Peuple vs décideurs
Le populisme s’impose comme un mouvement au spectre large, qui s’étend de l’extrême droite à l’extrême gauche. Pour le politologue Cas Mudde, il s’agit d’une “idéologie mince” : seule, elle manque de consistance et doit s’associer à d’autres idéologies pour être convaincante. Sa revendication principale : représenter le peuple face à l’ordre établi et aux élites, notamment politiques, accusées d’être déconnectées des réalités et des besoins populaires.
Ce phénomène peut concerner aussi bien l’électorat de droite que celui de gauche, en se manifestant différemment selon le pays et ses particularités politico-sociales. Généralement, la gauche populiste souhaite défendre les citoyens victimes des excès du capitalisme néo-libéral et des marchés financiers. La droite, quant à elle, s’oppose à une immigration perçue comme une menace pour l’identité culturelle et la souveraineté nationale. Toutes deux veulent se battre contre les assauts et les dérives d’un mondialisme incontrôlé.
Des leaders populistes qui s’octroient le rôle de nouveau messi ?
Les leaders populistes ont su apporter une réponse à ceux qui ne savent plus à qui s’identifier, ceux qui ont le sentiment de ne plus être écoutés. Ils ont capté l’attention de ceux qui estiment que les institutions n’apportent pas de solutions suffisantes aux défis actuels. En effet, la mondialisation et la révolution numérique, ainsi que la crise des subprimes en 2008, le boom des migrations en Europe et plus récemment la crise sanitaire, sont synonymes de bouleversements sociaux, d’incertitudes et d’insécurité.
On observe alors une perte de confiance vis-à-vis de l’Etat et de ses représentants. C’est ce que l’on appelle une crise de la représentation. Cela se manifeste par l’éclatement des majorités politiques : alors qu’en 1977, les coalitions comptaient généralement deux ou trois partis, en 2017 la majorité en requiert généralement quatre. C’est le cas en Allemagne, en Belgique ou encore aux Pays-Bas. On parle également d’usure politique. De l’usure oui, car ce sont souvent les mêmes partis qui restent au pouvoir sur de longues périodes, ou qui alternent entre eux.
C’est cette usure qui a largement favorisé, par exemple, l’élection de Javier Milei en Argentine. Après vingt ans de kirchnerisme et une droite divisée, ce dernier a représenté l’alternative que la population attendait. Comme tout politicien populiste, c’est un leader qui joue sur son image et utilise les médias en sa faveur.
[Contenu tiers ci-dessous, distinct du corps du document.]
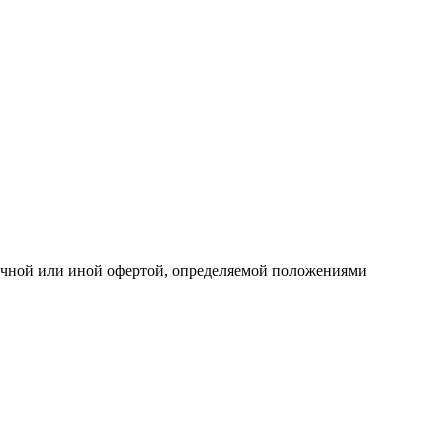
личной или иной офертой, определяемой положениями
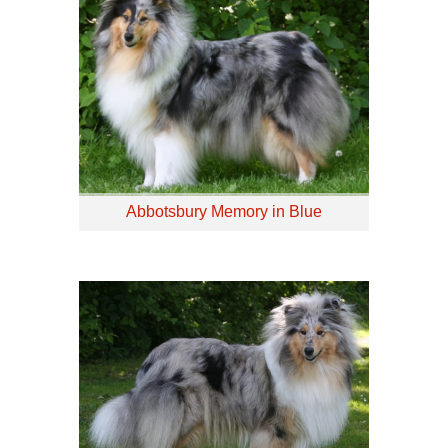
Abbotsbury Memory in Blue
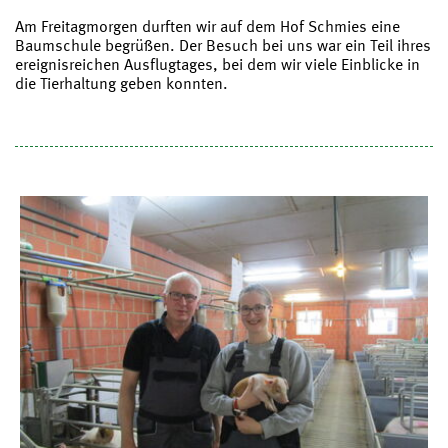
Am Freitagmorgen durften wir auf dem Hof Schmies eine
Baumschule begrüßen. Der Besuch bei uns war ein Teil ihres
ereignisreichen Ausflugtages, bei dem wir viele Einblicke in
die Tierhaltung geben konnten.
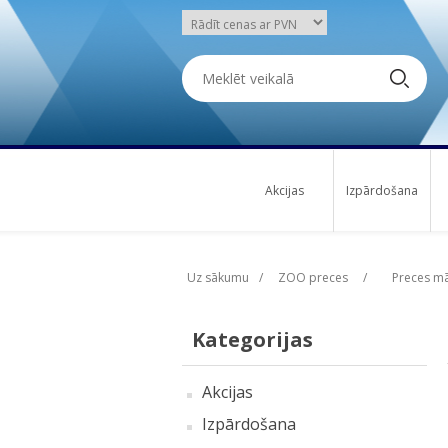
Akcijas
Izpārdošana
Uz sākumu
/
ZOO preces
/
Preces mā
Kategorijas
Akcijas
Izpārdošana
Ce phénomène, où le charisme médiatique devient un outil politique, est appelé théâtrocratie ou politainment.
L’Union européenne, cible préférée du populisme d’extrême droite
En Europe, c’est ce populisme d’extrême droite, bien plus que celui de gauche, qui apparaît en pleine expansion. Toujours dans un contexte où l’on rejette l’élite, l’Union européenne est particulièrement critiquée. On craint parmi les Etats membres d’abaisser la souveraineté nationale au profit d’institutions perçues comme distantes. Les critiques populistes se servent de cette peur et alimentent l’opposition aux organisations supranationales. Les anti-fédéralistes lui ont attribué une réputation de technocratie déconnectée des préoccupations populaires.
En 2015, cette image a encore été ternie par la crise migratoire. Cette crise a donné de la matière aux velléités protectionnistes. Elles ont sauté sur l’occasion pour réactiver le débat de la souveraineté nationale. C’est ainsi que sont balayés les aspects positifs de l’Union européenne et l’importance de ses mesures intergouvernementales face à la mondialisation. Les populismes exploitent les peurs de la population pour attaquer plus largement les institutions et justifier des mesures radicales, et fragilisent la démocratie et la cohésion. Ils utilisent la polarisation sociale pour mettre en place des mesures autoritaires. Reprenons l’exemple de l’Argentine : fin décembre 2023, Javier Milei a proposé la « loi omnibus » qui déclarait l’État d’urgence dans plusieurs domaines de la vie politique. Cette loi lui permettrait de gouverner par décret jusqu’à fin 2025, soit de manière quasi autoritaire.
Comment alors redonner souffle et crédibilité aux démocraties traditionnelles et aux organisations internationales, comme l’Union européenne ? Il s’agit de rétablir le lien entre les citoyens et leurs institutions, de faire en sorte qu’ils se sentent entendus et représentés. Cela exige davantage de mesures et d’actions concrètes : une mondialisation plus transparente dans les prises de décision, une lutte contre la corruption et une attention particulière à l’usage des médias.